Metin Bölümü =
%%

15. Malatya İdare Mahkemesinin
24/3/2011 tarihli ve E.2010/733, K.2011/807 sayılı kararı ile davanın reddine
hükmedilmiştir. Kararın gerekçesi şöyledir:
"... Gerek
bakılan davanın gerekse Mahkememizde açılmış benzer nitelikteki çok sayıda
davanın incelenmesinden, komisyonların zarar iddialarının araştırılması
konusunda izlediği yöntem ile zarar miktarının hesaplanmasında esas aldığı ölçü
ve kriterlerle ilgili olarak aşağıda sıralanan belli başlı hususlar tespit
edilmiştir:
1- İnşaat bilirkişilerince binaların maliyeti
belirlenirken, Bayındırlık ve İskan Bakanlığı’nca her yıl yayınlanan Mimarlık
ve Mühendislik Hizmet Bedellerinin Hesabında Kullanılacak Yapı Yaklaşık Birim
Maliyetleri Hakkında Tebliğ hükümlerinin esas alındığı, buna göre binaların
değerinin, ev için söz konusu Tebliğ’de II. Sınıf B Grubu olarak
sınıflandırılan yapılar için öngörülen m² birim maliyet değeri;
ahır-samanlık için ise aynı Tebliğ’deki I. Sınıf B Grubu yapılar için öngörülen
m² birim maliyet değeri esas
alınarak ve yaşlarına göre belirlenen oranda yıpranma payı düşülerek tespit
edildiği, Komisyon tarafından yapılan hesaplamalarda ise, önceleri
bilirkişilerin kullandığı m²
birim maliyet değerleri esas alındığı, ancak daha sonraları bu değerler
düşürülerek köy tipi ev için I. Sınıf B Grubu'ndaki, betonarme ev için II.

%%

Sağlanan Kayıtlar =
%%

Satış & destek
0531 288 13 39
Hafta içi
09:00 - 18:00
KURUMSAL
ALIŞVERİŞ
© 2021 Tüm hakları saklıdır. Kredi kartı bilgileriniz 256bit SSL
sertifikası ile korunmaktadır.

%%

Görev 1 = Metin bölümüne göre inşaat bilirkişileri, ahır-samanlığın değerini belirlerken Tebliğ'de hangi sınıf ve grup yapılar için öngörülen m² birim maliyet değerini esas almıştır?
Görev 2 = Kayıtlardaki tüm satırları hiçbir değişiklik yapmadan yeniden yazınız.

Beklenen Çıktı 1 = I. Sınıf B Grubu yapılar için öngörülen m² birim maliyet değerini esas almışlardır.

Beklenen Çıktı 2 =
Satış & destek
0531 288 13 39
Hafta içi
09:00 - 18:00
KURUMSAL
ALIŞVERİŞ
© 2021 Tüm hakları saklıdır. Kredi kartı bilgileriniz 256bit SSL
sertifikası ile korunmaktadır.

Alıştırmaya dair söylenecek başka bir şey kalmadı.